British tabloids routinely cover the Keystone Cops antics of bumbling policemen who use the cameras to check out women.  Or unfairly zero in on minorities.
In New York, where thousands of cameras were installed after 9/11, the system has proven unreliable.  Nearly half of the NY Subway system’s 4,313 security cameras do not work.
The shortcomings of these systems, and the potential for abuse are not new.  The ACLU made the case for better supervision more than a decade ago.  So did the European Parliament.
So what is the point of the massive investment?
Some might make the case that the cameras are there to provide a greater feeling of security (despite lack of evidence to demonstrate any significant improvement).  Analyst Bruce Scheier coined the term “security theater” to describe highly-visible apparatus that creates the illusion of security without conferring any increase in prevention or detection of crime or terror.
Others might speculate that homeland security is a smokescreen for further government intrusion and control over citizens.   Even if this isn’t the express intent behind such deployments, it seems almost inevitable as a byproduct.
And some might claim that ubiquitous cameras have a deterrent effect, although there is little evidence to support this notion.

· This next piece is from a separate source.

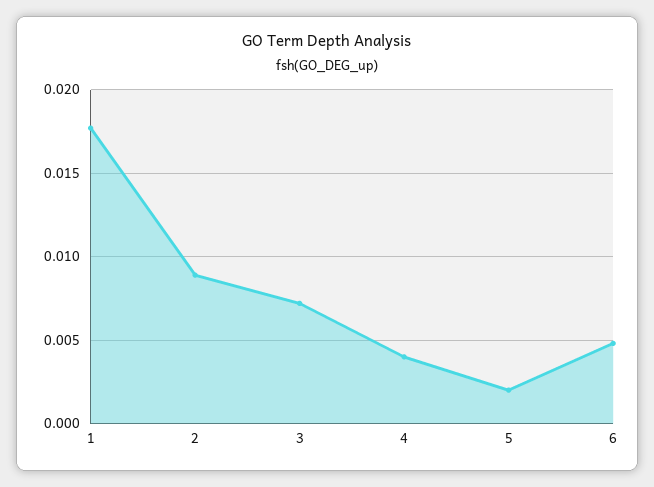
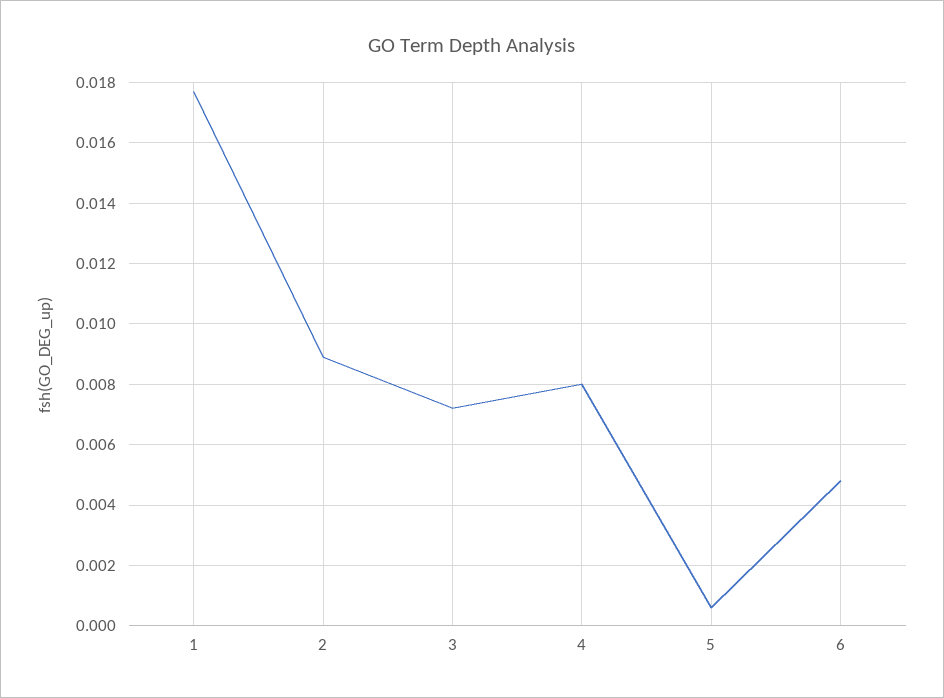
4: 0.004 -> 0.008
5: 0.002 -> 0.0005

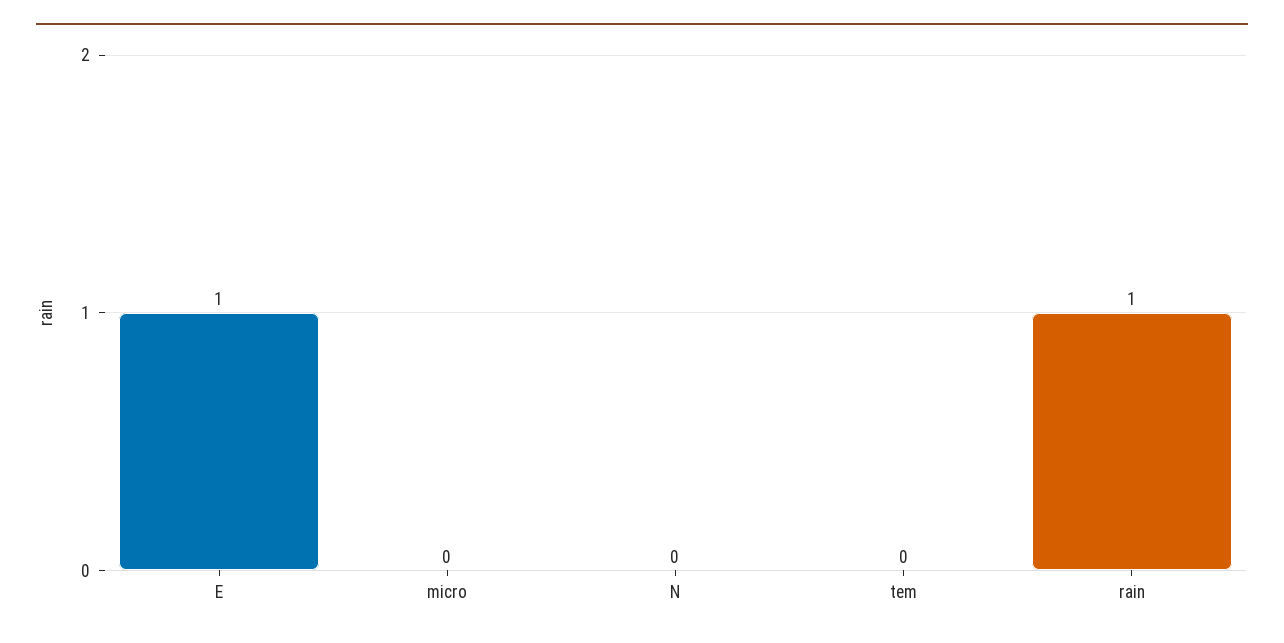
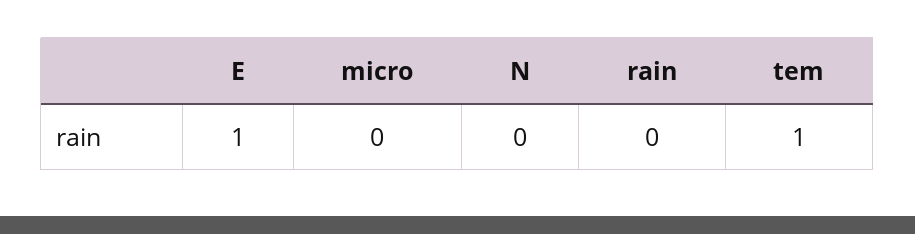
tem: 0 -> 1
rain: 1 -> 0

And, finally, some people are coming to the conclusion that such systems aren’t worth the massive investment after all.
Last month, the city of New Orleans decided that the crime cameras just aren’t worth maintaining. So the cameras will remain in place but they won’t be actively monitored.   The dead cameras will serve as useless props to preserve the illusion of security … and an unsubtle reminder of government intrusion into private lives.
Once again, digital technology is galloping far ahead of a much-needed debate between two important things, personal privacy and public security.  By the time our political leaders turn their attention to this matter, it may be a moot point.